*** Opening of PASSAGE PROVIDED ***
Sensient Technologies Corporation
Reports Results for the Quarter and Year Ended December 31, 2015

Reported Earnings per Share Increases to $2.32 in 2015 from $1.67 in 2014
2015 Adjusted Earnings per Share Increases to $3.05 from $3.02 in 2014

Flavors & Fragrances Segment Operating Margin Improved 100 Basis Points in the Fourth Quarter

MILWAUKEE—February 4, 2016 Sensient Technologies Corporation (NYSE: SXT) reported earnings per share from continuing operations of 43 cents in the fourth quarter of 2015 compared to 55 cents in last year’s fourth quarter.  Revenue was $339.2 million in this year’s fourth quarter compared to $342.8 million in the comparable period last year.  Operating income was $31.6 million in the fourth quarter of 2015 compared to $36.2 million in last year’s fourth quarter.  Foreign currency translation had a significant impact on the fourth quarter results, reducing reported revenue by 6.3%, operating income by 3.7%, and earnings per share by 3.6%.

For the year ended December 31, 2015, reported earnings per share from continuing operations were $2.32 compared to $1.67 per share in last year’s comparable period.  Revenue was approximately $1.4 billion in both 2015 and 2014.  Operating income from continuing operations was $166.3 million and $130.7 million in the years ended December 31, 2015 and 2014, respectively.  Foreign currency translation reduced revenue by 7.4% and operating income by 1.5% in 2015.
*** Close of PASSAGE PROVIDED ***
*** Opening of RECORDS SUPPLIED ***
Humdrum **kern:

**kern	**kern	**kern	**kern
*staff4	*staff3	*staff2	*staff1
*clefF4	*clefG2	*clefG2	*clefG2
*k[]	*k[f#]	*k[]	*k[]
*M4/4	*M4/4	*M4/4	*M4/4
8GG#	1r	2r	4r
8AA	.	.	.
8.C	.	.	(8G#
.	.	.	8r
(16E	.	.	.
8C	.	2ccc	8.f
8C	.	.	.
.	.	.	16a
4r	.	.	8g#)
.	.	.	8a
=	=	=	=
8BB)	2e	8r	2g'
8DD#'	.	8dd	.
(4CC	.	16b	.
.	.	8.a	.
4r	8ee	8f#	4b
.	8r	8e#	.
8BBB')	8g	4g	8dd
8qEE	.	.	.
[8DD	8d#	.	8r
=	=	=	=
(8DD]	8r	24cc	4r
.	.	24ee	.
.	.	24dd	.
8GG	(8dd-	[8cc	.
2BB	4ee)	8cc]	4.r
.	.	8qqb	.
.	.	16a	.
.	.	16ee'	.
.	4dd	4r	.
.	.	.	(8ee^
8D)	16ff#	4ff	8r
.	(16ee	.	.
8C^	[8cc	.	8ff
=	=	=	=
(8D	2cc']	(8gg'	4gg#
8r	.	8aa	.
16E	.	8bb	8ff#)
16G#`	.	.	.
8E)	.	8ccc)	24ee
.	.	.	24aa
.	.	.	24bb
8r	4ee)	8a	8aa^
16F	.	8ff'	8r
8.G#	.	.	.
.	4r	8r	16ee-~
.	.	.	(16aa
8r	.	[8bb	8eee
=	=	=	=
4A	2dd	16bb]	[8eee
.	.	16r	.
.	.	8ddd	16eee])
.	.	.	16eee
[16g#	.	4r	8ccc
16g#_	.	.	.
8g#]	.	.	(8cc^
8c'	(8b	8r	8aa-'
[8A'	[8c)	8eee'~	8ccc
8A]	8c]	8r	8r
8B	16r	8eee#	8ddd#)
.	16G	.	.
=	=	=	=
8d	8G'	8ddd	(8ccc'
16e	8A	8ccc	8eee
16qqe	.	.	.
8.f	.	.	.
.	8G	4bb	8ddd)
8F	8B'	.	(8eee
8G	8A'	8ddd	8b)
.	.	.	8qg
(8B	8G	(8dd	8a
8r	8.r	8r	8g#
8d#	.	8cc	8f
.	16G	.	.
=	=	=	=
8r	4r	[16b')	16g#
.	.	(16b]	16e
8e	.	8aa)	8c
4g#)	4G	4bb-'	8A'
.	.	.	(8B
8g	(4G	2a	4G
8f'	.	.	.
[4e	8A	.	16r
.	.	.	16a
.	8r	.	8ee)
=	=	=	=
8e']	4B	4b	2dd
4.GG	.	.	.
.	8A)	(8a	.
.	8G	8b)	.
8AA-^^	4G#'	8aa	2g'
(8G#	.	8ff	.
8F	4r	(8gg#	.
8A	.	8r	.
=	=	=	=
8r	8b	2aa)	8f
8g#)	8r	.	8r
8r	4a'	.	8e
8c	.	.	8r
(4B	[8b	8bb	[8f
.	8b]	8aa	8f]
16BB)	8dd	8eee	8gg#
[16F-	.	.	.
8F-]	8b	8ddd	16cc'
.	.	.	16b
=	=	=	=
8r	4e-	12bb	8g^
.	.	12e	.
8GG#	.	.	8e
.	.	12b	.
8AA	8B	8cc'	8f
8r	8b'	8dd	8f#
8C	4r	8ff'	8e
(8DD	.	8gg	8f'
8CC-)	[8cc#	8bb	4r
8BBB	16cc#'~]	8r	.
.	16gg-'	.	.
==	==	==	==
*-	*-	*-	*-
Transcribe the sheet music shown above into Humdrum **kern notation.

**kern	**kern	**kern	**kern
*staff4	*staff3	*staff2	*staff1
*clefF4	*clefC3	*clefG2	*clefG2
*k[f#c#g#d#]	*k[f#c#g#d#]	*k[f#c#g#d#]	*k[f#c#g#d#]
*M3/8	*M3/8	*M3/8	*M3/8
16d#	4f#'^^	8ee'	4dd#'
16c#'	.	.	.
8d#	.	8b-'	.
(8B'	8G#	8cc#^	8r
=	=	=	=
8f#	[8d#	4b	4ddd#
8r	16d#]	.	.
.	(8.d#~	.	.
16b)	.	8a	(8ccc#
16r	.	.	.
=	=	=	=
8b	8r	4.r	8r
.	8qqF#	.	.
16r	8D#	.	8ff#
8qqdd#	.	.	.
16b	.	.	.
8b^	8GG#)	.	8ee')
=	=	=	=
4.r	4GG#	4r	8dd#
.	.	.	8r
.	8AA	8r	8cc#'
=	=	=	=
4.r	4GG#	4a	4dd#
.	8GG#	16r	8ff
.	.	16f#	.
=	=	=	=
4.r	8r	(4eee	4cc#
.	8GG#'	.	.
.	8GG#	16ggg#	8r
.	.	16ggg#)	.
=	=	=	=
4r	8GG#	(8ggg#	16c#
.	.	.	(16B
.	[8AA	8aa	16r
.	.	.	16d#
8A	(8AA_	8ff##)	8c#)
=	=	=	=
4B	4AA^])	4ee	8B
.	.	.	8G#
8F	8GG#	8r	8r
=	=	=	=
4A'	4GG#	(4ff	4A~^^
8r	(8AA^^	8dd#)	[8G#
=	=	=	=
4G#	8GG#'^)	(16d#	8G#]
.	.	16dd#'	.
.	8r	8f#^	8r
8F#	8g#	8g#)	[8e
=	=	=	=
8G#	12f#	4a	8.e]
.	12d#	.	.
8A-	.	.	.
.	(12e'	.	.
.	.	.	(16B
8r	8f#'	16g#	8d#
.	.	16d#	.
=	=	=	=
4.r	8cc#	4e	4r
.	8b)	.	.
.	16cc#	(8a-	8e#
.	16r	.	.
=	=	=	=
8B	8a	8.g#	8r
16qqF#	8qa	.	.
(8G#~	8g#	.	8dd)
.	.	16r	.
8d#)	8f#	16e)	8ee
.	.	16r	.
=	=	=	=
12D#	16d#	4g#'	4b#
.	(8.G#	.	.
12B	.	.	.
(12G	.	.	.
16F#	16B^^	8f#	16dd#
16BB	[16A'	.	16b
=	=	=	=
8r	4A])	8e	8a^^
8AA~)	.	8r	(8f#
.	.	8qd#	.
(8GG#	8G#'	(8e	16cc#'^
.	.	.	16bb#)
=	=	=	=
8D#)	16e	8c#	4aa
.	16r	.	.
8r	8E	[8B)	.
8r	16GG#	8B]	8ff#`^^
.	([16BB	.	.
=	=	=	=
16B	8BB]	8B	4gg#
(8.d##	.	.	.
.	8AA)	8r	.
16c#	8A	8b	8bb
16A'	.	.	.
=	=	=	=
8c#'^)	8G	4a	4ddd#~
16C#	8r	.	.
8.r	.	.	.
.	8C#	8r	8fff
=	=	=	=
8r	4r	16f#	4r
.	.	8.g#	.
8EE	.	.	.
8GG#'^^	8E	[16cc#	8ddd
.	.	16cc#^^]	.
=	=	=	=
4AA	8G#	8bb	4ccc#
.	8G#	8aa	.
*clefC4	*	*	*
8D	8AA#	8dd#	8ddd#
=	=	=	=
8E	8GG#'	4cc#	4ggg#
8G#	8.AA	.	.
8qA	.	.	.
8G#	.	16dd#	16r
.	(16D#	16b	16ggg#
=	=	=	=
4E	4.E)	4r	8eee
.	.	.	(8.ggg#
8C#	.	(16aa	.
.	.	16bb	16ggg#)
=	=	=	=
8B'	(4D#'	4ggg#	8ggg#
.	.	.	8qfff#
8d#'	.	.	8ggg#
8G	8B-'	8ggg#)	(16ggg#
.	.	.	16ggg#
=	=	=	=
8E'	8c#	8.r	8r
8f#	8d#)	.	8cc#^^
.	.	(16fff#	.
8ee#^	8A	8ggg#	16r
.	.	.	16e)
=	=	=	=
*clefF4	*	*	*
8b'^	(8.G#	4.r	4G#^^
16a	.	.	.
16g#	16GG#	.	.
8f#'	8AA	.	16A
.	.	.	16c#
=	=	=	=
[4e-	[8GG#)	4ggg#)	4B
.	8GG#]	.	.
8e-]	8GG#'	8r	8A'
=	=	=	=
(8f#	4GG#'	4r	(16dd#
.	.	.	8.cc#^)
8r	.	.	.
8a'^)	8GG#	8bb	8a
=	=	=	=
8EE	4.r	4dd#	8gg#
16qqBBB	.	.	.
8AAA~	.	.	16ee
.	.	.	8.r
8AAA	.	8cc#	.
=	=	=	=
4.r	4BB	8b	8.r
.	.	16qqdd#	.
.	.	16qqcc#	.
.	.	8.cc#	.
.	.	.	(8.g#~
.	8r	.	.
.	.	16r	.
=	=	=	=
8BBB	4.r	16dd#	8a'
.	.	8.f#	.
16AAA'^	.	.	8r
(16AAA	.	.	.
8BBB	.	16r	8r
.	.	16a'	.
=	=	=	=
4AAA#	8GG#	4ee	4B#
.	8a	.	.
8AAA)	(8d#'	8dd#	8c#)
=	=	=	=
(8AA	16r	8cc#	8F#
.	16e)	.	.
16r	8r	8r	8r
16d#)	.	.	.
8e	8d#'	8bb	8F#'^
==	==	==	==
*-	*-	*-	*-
*** Close of RECORDS SUPPLIED ***
(TASK LIST)
a: Print the part of the Sensient earnings release starting with "MILWAUKEE—February 4, 2016" and going on through "share by 3.6%.".
b: Proceed with the Sensient earnings release, continuing it from where it stops.

(ANSWERS)
a:
MILWAUKEE—February 4, 2016 Sensient Technologies Corporation (NYSE: SXT) reported earnings per share from continuing operations of 43 cents in the fourth quarter of 2015 compared to 55 cents in last year’s fourth quarter.  Revenue was $339.2 million in this year’s fourth quarter compared to $342.8 million in the comparable period last year.  Operating income was $31.6 million in the fourth quarter of 2015 compared to $36.2 million in last year’s fourth quarter.  Foreign currency translation had a significant impact on the fourth quarter results, reducing reported revenue by 6.3%, operating income by 3.7%, and earnings per share by 3.6%.

b:
 
In 2014, Sensient initiated a restructuring plan to eliminate underperforming operations, consolidate manufacturing facilities, and improve operational efficiencies within the Company.  The restructuring costs related to this plan are included in the reported results within the Corporate & Other segment. Restructuring and other costs reduced operating income by $15.1 million, or 28 cents per share, in this year’s fourth quarter and $11.8 million, or 16 cents per share, in the fourth quarter of 2014.  For the years ended December 31, 2015 and 2014, restructuring and other costs reduced operating income by $43.6 million, or 73 cents per share, in 2015 and $90.6 million, or $1.34 per share, in 2014.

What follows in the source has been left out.